The Outcast Dead……………
I have been mulling over the title of my blog in recent weeks. After the ending of my residency in the crypt, I have been asking myself whether I can continue to blog as In Memorium.
The title itself speaks of memory, death and the eternal – all ideas which I explore within my work.
Rites of passage, femininity, fragility and corporeal/temporal ritual and symbolism weave through my work as well, reconstructing threads of life lived and unlived as emotional lineage and genealogy.
And so, as I mulled, it was by chance that I stumbled upon the festooned gates of a medieval burial ground in a London back street at the weekend.
A plaque announced it was Cross Bones Graveyard – once an unconsecrated burial ground for the prostitutes who worked the Southwark stews.
More long-dead women……
My work is so often drawn to the lives of women, from the stories told through the history of garments to the unlived lives of the young girls who died of TB in Hastings – and so it is again.
At the point of walking away from In Memorium, I found this well-known place; this site of unspeakable misery and neglect.

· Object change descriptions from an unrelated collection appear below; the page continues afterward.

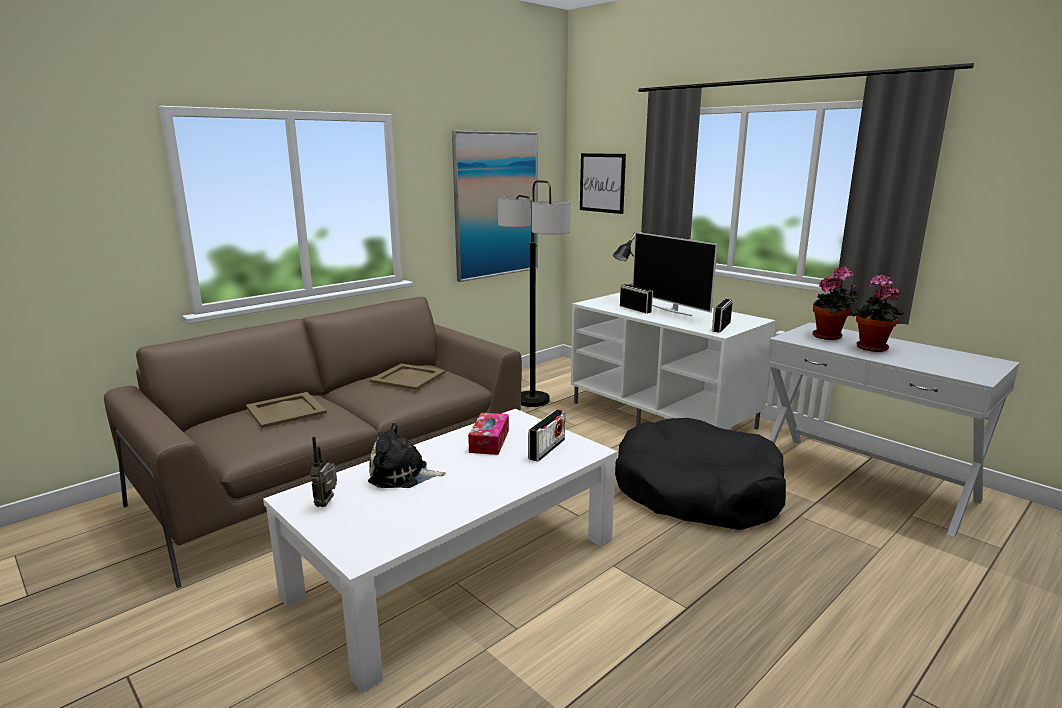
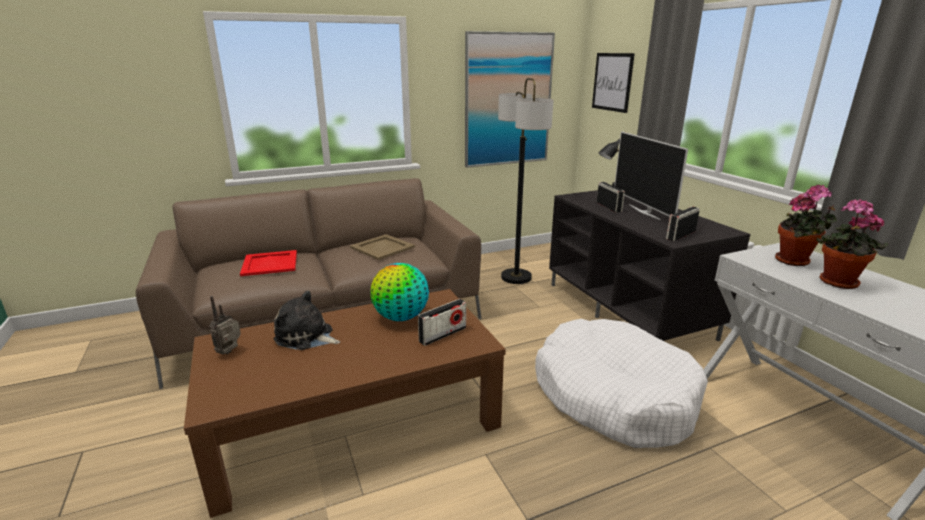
camera: 20 degrees right, 5 degrees up
beige tray [246,392,327,428] -> red tray [240,250,297,276]
white coffee table [263,409,618,693] -> brown coffee table [184,289,506,518]
tissue box [468,413,509,455] -> globe [370,263,429,321]
white tv stand [571,293,776,429] -> black tv stand [549,190,750,341]
black dog bed [615,418,786,530] -> white dog bed [535,319,708,448]

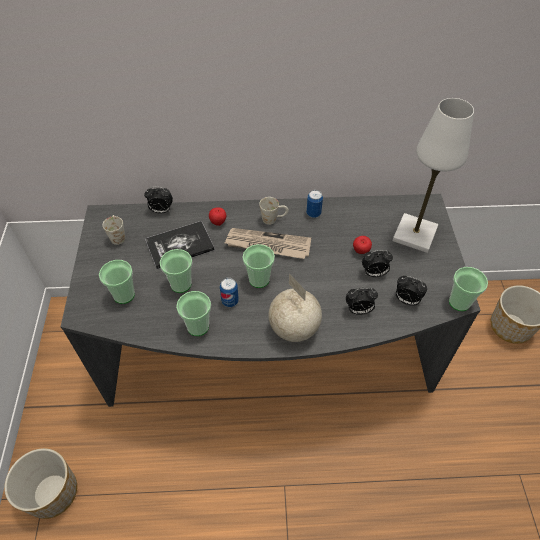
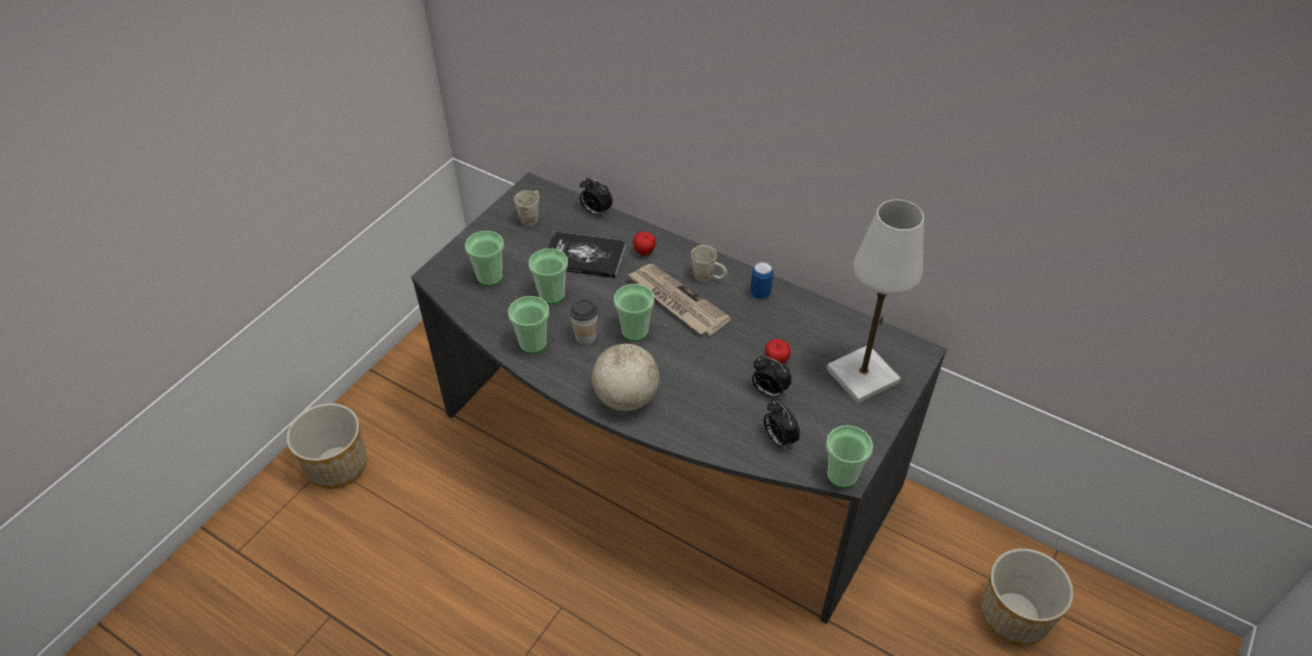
camera: 35 degrees right, 5 degrees down
can [220,278,239,307] -> cup [570,299,598,345]
alarm clock [346,288,378,315] -> none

This place of hurt and healing where contemporary locals have placed trinkets and charms, ribbons and flowers, hearts and poems to honour those ‘single women’ ie prostitutes who walked the brutal path between brothel and graveyard that their fortune and fate decreed; many never leaving childhood.
This flurry of ribbons, Madonnas, corn dolls, costume jewellery and a few handwritten names, are attached to the Red Gates.
It is an incredibly poignant memorial to the anonymous women and children who died here of TB, Syphilis, Vitamin D deficiency and malnutrition/neglect.
Vigils are held here, each Halloween there is a candle-lit walk to Cross Bones, honouring the ‘Winchester Geese’ (so-called because the prostitutes were licensed to ply their trade by the Bishop of Winchester), those women who lived and died in their thousands on this small patch of disused land.
The site, which became a pauper’s cemetery in the 19th century, has a strange and beautiful power – and it pulls me back into my working process almost as an act of love.